Signature creation
Worth knowing about the eIDAS-VO



The eIDAS regulation (eIDAS stands for "Electronic Identification And Trust Services") is a regulation on electronic identification and trust services for electronic transactions in the 27 member states of the European Union. eIDAS represents a real legal innovation, the stated purpose of which is to encourage the development of digital applications in Europe. The eIDAS is divided into two main points:

The EU regulation enables a simplified procedure for personal electronic signatures. The qualified certificate does not necessarily have to be on one Smart Card but can be stored in a secured IT environment of a qualified trust service provider. This means that the electronic signature can also be triggered remotely, for example with mobile devices such as tablets and smartphones.

With the publication of the eIDAS Implementation Act on July 28, 2017 in the Federal Law Gazette, it came into force on July 29, 2017. At the same time, the Signature Act of May 16, 2001 and the Signature Ordinance of November 16, 2001 are no longer in force. The core of the eIDAS Implementation Act is the Trust Services Act (VDG). This transposed the EU regulation eIDAS into national law.

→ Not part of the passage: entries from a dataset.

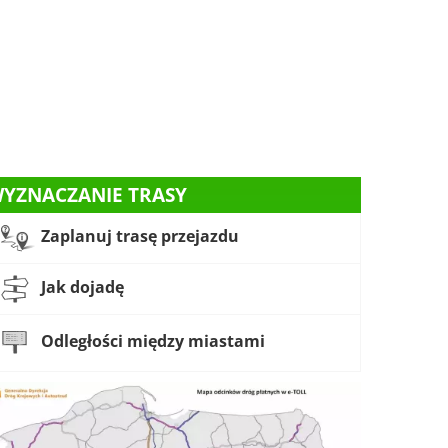
YZNACZANIE TRASY
Zaplanuj trasę przejazdu
Jak dojadę
Odległości między miastami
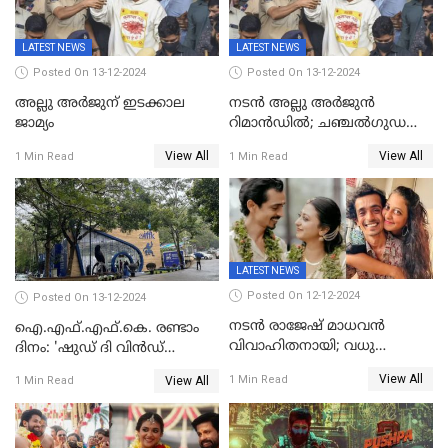
LATEST NEWS
LATEST NEWS
Posted On 13-12-2024
Posted On 13-12-2024
അല്ലു അർജുന് ഇടക്കാല
നടൻ അല്ലു അർജുൻ
ജാമ്യം
റിമാൻഡിൽ; ചഞ്ചൽഗുഡ
ജയിലിലേക്ക്
View All
View All
1 Min Read
1 Min Read
LATEST NEWS
Posted On 12-12-2024
Posted On 13-12-2024
നടൻ രാജേഷ് മാധവൻ
ഐ.എഫ്.എഫ്.കെ. രണ്ടാം
വിവാഹിതനായി; വധു
ദിനം: 'ഷുഡ് ദി വിൻഡ്
സഹസംവിധായിക ദീപ്തി
ഡ്രോപ്പ്' മുതൽ
View All
1 Min Read
View All
1 Min Read
കാരാട്ട്
'കിഷ്‌കികിന്ധാ കാണ്ഡം' വരെ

A trust service is loud eIDAS regulation, Article 3 (16), an electronic service, usually provided for a fee, responsible for, among other things, generating the seal, signature and website certificates. A qualified trust service is a trust service that meets the relevant requirements of the eIDAS regulation fulfilled, Article 3 (17), and is checked every two years in a complex procedure by an accredited conformity assessment body and the result is communicated to the competent supervisory authority (BNetzA or BSI). The status as a qualified trust service provider can be verified throughout Europe via a trust list and a seal of approval. The German trust list is on the EU's Trusted List Browser website visible.





Qualified electronic signature

eIDAS Art. 25 (2): A qualified electronic signature has the same legal effect as a handwritten signature.

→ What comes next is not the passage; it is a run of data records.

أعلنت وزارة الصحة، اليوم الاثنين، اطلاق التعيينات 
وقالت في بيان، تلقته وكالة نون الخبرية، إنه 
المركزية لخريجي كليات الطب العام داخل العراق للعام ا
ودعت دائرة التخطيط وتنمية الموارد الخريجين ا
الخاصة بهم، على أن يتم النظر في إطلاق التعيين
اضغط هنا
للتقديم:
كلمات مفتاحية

Civil Code (BGB) Section 126a Electronic form: If the legally required written form is to be replaced by the electronic form, the issuer must add his name to the declaration and provide the electronic document with his qualified electronic signature.

Code of Civil Procedure § 371a Probative value of electronic documents: The appearance of the authenticity of a declaration in electronic form, which is based on the verification of the qualified electronic signature in accordance with Article 32 of Regulation (EU) No. 910/2014 of the European Parliament and of the Council of 23 July 2014 on electronic identification and trust services for electronic transactions in the internal market and repealing Directive 1999/93/EC (OJ L 257 of 28.8.2014, p. 73) can only be shaken by facts giving rise to serious doubts about it that the declaration has been made by the responsible person.

Qualified electronic seal

eIDAS Art. 35 (2): For qualified electronic seals, the presumption of integrity of the data and correctness of the proof of origin of the data applies.

Qualified electronic timestamps

eIDAS Art. 41 (2): Qualified electronic time stamps are presumed to be accurate of the date and time indicated therein and of the integrity of the data associated with the date and time.